PROVIDED DATA Block Start

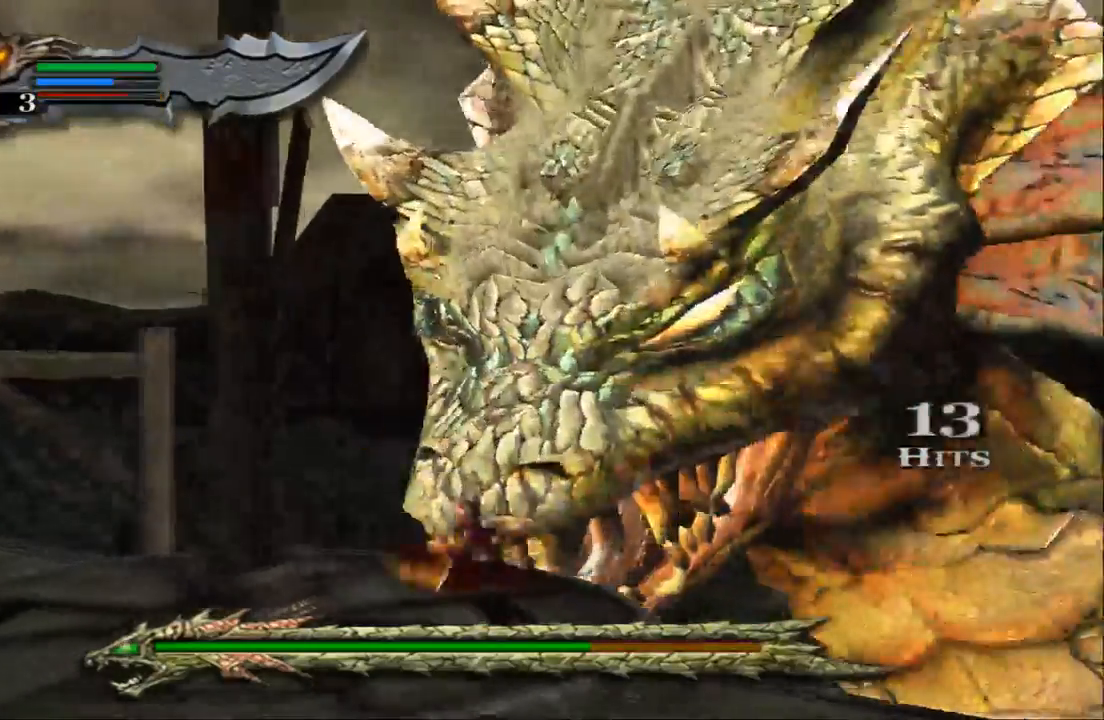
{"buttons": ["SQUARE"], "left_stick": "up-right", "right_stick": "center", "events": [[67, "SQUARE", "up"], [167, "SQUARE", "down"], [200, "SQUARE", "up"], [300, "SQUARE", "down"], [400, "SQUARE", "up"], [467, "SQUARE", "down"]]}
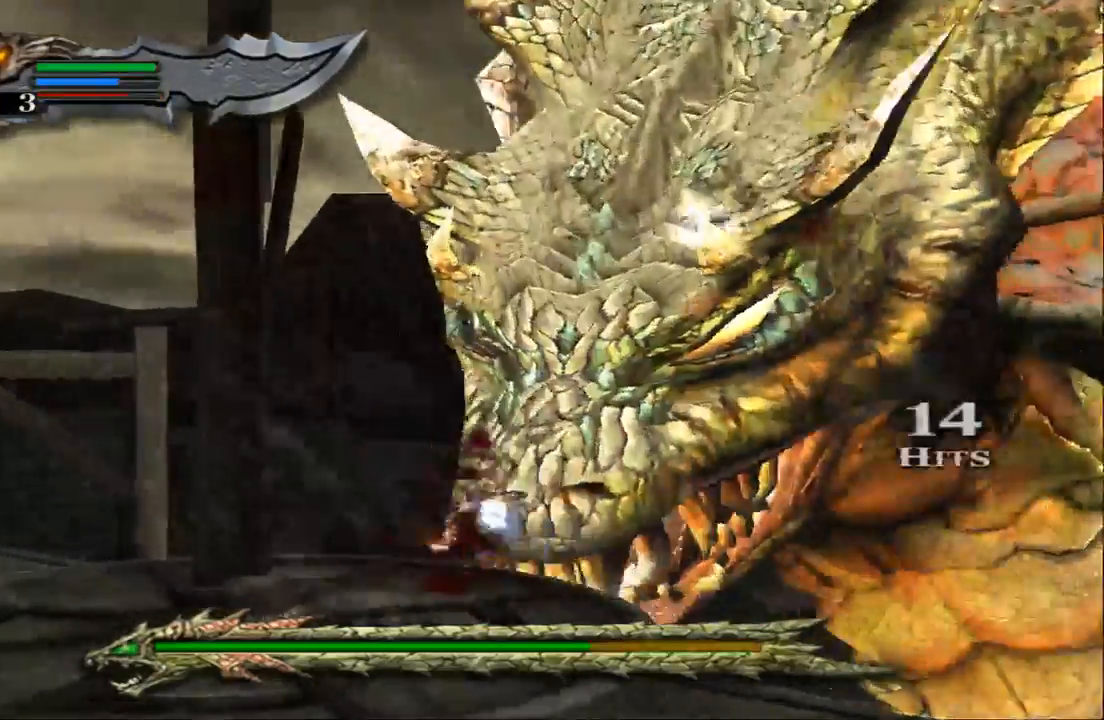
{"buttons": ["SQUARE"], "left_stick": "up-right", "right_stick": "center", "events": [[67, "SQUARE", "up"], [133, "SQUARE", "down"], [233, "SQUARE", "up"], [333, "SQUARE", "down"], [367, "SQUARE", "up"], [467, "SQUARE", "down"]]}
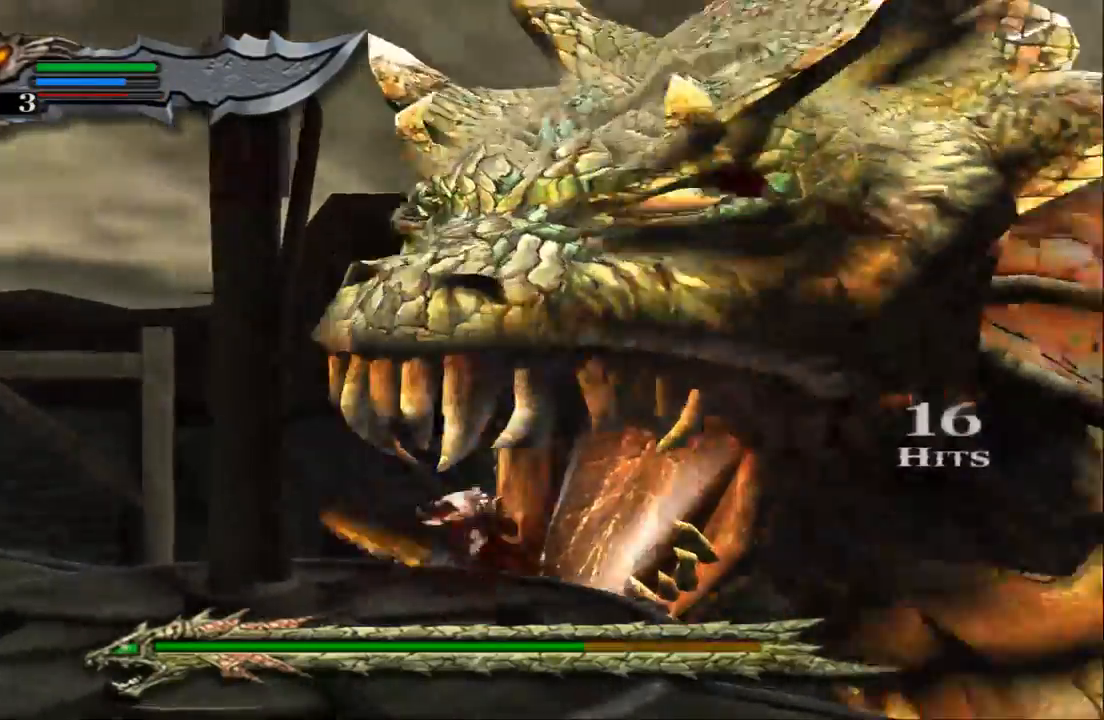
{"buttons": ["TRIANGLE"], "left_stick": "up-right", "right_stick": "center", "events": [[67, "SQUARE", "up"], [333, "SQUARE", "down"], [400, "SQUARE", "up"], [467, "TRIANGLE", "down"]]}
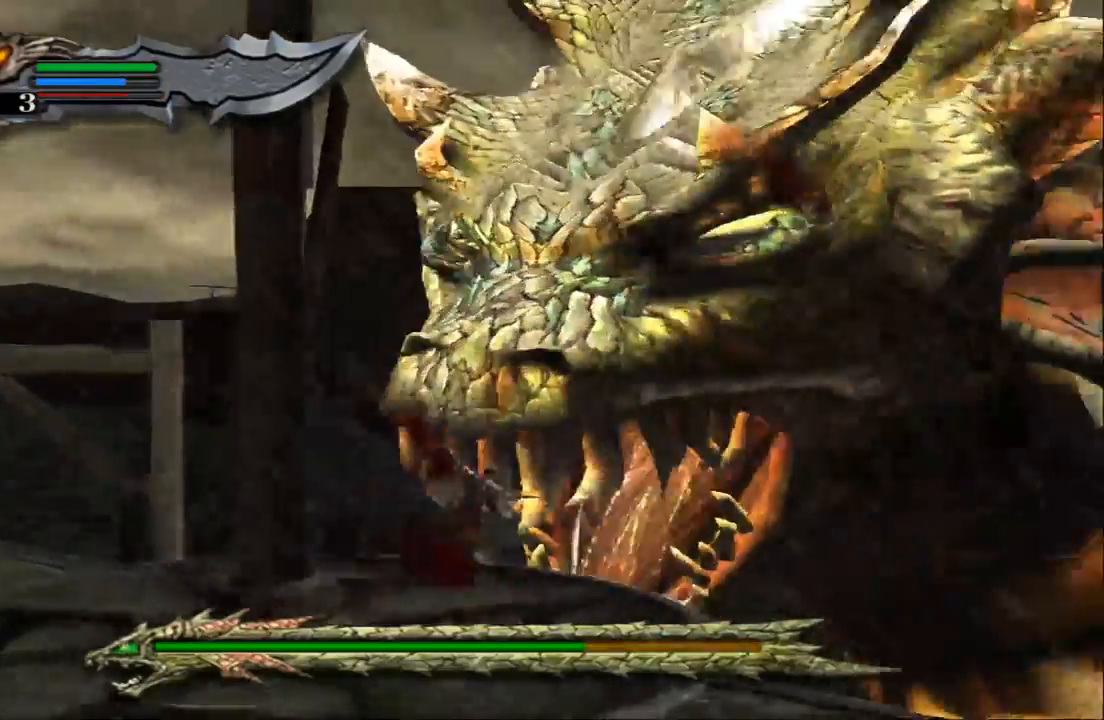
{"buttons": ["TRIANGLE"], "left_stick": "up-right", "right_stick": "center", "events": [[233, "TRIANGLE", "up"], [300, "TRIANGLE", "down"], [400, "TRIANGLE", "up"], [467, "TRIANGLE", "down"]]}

PROVIDED DATA Block End

## [YOUR ASSIGNMENT]
All of the data, minus its pictures, should be repeated exactly.

## [SOLUTION]
{"buttons": ["SQUARE"], "left_stick": "up-right", "right_stick": "center", "events": [[67, "SQUARE", "up"], [167, "SQUARE", "down"], [200, "SQUARE", "up"], [300, "SQUARE", "down"], [400, "SQUARE", "up"], [467, "SQUARE", "down"]]}
{"buttons": ["SQUARE"], "left_stick": "up-right", "right_stick": "center", "events": [[67, "SQUARE", "up"], [133, "SQUARE", "down"], [233, "SQUARE", "up"], [333, "SQUARE", "down"], [367, "SQUARE", "up"], [467, "SQUARE", "down"]]}
{"buttons": ["TRIANGLE"], "left_stick": "up-right", "right_stick": "center", "events": [[67, "SQUARE", "up"], [333, "SQUARE", "down"], [400, "SQUARE", "up"], [467, "TRIANGLE", "down"]]}
{"buttons": ["TRIANGLE"], "left_stick": "up-right", "right_stick": "center", "events": [[233, "TRIANGLE", "up"], [300, "TRIANGLE", "down"], [400, "TRIANGLE", "up"], [467, "TRIANGLE", "down"]]}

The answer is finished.